The Tyalgum Weir highlights the dire situation which many rural areas of the Tweed Shire are facing. The weir is virtually empty with the village requiring water to be carted in. Photo: SCOTT POWICK
The Tyalgum Weir highlights the dire situation which many rural areas of the Tweed Shire are facing. The weir is virtually empty with the village requiring water to be carted in. Photo: SCOTT POWICK

Tweed’s water supply to run out by September

AN UNPRECEDENTED drought gripping the Tweed will see the region skip straight to Level 2 water restrictions because the shire risks running dry by next year.

The restrictions will be introduced from midnight on Thursday, December 12.

Mayor Katie Milne was the only councillor to vote against the restrictions in the last Tweed Shire Council meeting of the year on Thursday night.

She was concerned a proposed relaxation of environmental flow requirements for Bray Park Weir could impact wildlife.

Councillor Ron Cooper said he would "rather see a progression" of restrictions to avoid "disruption in the community" but he ultimately supported the move to Level 2.

Councillor James Owen said "we're going to run out of water by September next year if we don't get any rain".

"I just think that going to Level 2 isn't going to extend water life for much longer, but it sends a strong message to the community that we're in a very serious situation," he said.

The level of Clarrie Hall Dam is at 79 per cent and dropping 1.8 per cent capacity each week - faster than ever before.

 

The Clarrie Hall Dam at Doon Doon, the Tweed Shire's main water supply is steadily dropping forcing council to impose tough water restrictions.

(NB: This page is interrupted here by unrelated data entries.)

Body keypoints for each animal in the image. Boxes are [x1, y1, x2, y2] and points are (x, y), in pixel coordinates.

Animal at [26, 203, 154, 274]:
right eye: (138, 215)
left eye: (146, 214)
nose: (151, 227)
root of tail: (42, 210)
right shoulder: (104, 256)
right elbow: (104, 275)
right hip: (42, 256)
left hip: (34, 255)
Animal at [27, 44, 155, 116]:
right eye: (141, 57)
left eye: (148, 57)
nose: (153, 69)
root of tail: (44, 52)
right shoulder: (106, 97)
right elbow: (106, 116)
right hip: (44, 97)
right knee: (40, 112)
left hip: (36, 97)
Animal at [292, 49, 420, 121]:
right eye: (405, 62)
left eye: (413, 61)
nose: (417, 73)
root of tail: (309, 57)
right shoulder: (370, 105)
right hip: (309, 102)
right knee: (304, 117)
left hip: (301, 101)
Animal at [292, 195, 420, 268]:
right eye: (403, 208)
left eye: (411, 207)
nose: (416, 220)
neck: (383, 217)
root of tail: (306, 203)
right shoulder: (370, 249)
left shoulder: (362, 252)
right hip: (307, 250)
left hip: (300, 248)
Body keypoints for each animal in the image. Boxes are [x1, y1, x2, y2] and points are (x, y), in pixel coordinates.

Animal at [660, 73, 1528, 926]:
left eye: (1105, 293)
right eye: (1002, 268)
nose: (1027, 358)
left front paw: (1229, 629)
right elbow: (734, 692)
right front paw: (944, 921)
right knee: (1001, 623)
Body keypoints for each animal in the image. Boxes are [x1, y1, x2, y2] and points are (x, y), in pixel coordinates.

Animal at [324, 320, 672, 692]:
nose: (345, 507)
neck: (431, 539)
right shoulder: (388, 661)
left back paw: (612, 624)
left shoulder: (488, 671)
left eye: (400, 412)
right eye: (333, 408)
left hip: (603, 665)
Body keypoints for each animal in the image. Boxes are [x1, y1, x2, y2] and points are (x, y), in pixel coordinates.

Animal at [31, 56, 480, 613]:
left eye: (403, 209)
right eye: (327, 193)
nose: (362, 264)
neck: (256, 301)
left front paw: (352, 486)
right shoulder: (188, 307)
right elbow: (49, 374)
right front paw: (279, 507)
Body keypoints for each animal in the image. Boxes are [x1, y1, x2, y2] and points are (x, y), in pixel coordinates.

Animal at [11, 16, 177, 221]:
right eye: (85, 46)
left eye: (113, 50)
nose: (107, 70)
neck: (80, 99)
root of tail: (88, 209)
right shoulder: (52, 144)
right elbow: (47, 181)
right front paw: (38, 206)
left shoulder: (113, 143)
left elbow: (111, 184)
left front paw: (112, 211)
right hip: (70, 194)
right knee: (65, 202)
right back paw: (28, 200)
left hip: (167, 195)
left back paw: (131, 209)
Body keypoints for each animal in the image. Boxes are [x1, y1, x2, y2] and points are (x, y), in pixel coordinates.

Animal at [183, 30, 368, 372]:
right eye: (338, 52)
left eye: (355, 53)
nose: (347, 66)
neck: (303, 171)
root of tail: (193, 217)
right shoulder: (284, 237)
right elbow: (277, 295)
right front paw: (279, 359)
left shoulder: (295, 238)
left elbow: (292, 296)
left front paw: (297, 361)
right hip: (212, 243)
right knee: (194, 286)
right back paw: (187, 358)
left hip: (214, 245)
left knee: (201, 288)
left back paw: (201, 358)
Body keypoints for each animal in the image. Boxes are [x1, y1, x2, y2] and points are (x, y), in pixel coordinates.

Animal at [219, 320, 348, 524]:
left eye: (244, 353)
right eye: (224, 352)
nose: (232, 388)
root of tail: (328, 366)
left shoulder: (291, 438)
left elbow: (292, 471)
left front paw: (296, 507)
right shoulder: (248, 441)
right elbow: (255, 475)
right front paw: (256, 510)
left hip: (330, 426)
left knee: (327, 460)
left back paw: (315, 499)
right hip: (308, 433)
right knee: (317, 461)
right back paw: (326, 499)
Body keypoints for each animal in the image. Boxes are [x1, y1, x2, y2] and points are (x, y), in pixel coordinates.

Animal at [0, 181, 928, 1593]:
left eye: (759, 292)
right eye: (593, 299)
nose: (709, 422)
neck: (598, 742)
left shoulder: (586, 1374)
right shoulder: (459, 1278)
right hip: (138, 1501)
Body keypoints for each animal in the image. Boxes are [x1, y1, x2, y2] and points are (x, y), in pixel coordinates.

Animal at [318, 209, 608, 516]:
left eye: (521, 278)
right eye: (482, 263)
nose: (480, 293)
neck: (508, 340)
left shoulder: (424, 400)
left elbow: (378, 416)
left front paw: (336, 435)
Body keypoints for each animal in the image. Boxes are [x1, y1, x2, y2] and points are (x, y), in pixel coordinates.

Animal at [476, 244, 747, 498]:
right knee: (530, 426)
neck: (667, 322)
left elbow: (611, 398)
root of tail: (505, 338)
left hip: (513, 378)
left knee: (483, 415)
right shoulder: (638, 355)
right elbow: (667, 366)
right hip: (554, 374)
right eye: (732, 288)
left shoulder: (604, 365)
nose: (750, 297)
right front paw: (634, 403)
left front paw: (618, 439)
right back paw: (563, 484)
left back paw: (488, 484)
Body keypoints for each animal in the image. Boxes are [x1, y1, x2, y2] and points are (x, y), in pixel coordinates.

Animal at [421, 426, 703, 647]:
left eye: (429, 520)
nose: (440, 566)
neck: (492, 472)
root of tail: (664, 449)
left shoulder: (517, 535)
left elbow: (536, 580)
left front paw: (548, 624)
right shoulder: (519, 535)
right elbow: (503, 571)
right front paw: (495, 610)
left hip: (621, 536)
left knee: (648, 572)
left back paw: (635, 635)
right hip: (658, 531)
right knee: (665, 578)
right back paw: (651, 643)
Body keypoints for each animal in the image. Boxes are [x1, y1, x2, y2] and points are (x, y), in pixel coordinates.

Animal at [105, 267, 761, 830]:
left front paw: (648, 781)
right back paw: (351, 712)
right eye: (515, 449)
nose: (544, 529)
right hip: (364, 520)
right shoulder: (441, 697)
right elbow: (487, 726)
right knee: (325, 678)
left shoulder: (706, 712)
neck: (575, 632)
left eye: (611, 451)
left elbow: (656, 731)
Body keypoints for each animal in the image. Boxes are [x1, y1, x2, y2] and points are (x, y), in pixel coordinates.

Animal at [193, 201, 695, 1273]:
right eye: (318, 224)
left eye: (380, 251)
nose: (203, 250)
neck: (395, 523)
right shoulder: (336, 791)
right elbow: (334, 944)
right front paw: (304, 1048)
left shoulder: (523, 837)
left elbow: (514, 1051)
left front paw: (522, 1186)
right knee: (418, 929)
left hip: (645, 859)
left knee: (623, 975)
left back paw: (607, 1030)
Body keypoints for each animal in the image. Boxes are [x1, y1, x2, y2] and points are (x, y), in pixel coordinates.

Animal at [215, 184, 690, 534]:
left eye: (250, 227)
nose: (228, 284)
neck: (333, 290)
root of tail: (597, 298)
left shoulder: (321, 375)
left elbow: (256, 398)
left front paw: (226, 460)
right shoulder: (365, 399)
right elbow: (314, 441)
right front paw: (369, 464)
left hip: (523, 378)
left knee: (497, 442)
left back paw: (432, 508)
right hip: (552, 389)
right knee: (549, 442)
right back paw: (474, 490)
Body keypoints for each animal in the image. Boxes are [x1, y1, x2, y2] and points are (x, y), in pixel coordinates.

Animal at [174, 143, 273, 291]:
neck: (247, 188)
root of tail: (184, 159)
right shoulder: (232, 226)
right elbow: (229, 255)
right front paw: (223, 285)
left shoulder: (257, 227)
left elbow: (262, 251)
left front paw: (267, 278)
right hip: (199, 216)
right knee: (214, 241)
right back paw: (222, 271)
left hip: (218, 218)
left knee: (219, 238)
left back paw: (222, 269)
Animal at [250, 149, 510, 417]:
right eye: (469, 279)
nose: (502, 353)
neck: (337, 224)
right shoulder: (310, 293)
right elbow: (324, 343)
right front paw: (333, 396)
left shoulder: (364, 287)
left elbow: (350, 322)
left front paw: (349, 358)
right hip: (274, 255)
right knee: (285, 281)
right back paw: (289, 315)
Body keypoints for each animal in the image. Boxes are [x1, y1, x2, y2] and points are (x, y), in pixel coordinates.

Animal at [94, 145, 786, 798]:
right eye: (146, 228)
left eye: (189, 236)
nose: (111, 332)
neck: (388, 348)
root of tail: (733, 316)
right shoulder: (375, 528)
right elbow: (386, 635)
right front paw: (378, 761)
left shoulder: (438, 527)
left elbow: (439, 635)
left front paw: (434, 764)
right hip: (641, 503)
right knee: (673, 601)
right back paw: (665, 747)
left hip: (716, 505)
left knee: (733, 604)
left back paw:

Photo: SCOTT POWICK
The Clarrie Hall Dam at Doon Doon, the Tweed Shire's main water supply is steadily dropping forcing council to impose tough water restrictions. Photo: SCOTT POWICK

Level 1 water restrictions for the Tweed District Water Supply and Uki normally take effect when the dam reaches 75 per cent.

It's the driest year on record for the shire - about 600mm has fallen and it's unlikely the drought will break by 2020.

The council also voted on Thursday night to introduce Level 3 water restrictions if the dam drops to 65 per cent capacity and Level 4 at 60 per cent capacity.

Cr Owen said it was important the council backed recommendations to submit a Building Better Regions Round 4 grant application for a water supply link with the Gold Coast.

"I suppose if the Gold Coast are out of water then they're not going to let it come to Tweed, but that's something we'll have to deal with at the time," he said.

"But this is a way to future proof and really build in that contingency for September next year, if we do run out of water, and hope then that the Gold Coast have enough water to be able to share with us."

The proposed raising of Clarrie Hall Dam is considered critical for the long-term water security of the shire, which has a booming population, forecast to grow by almost 34,000 people by 2036.

Councillor Reece Byrnes was absent from the council meeting and did note vote.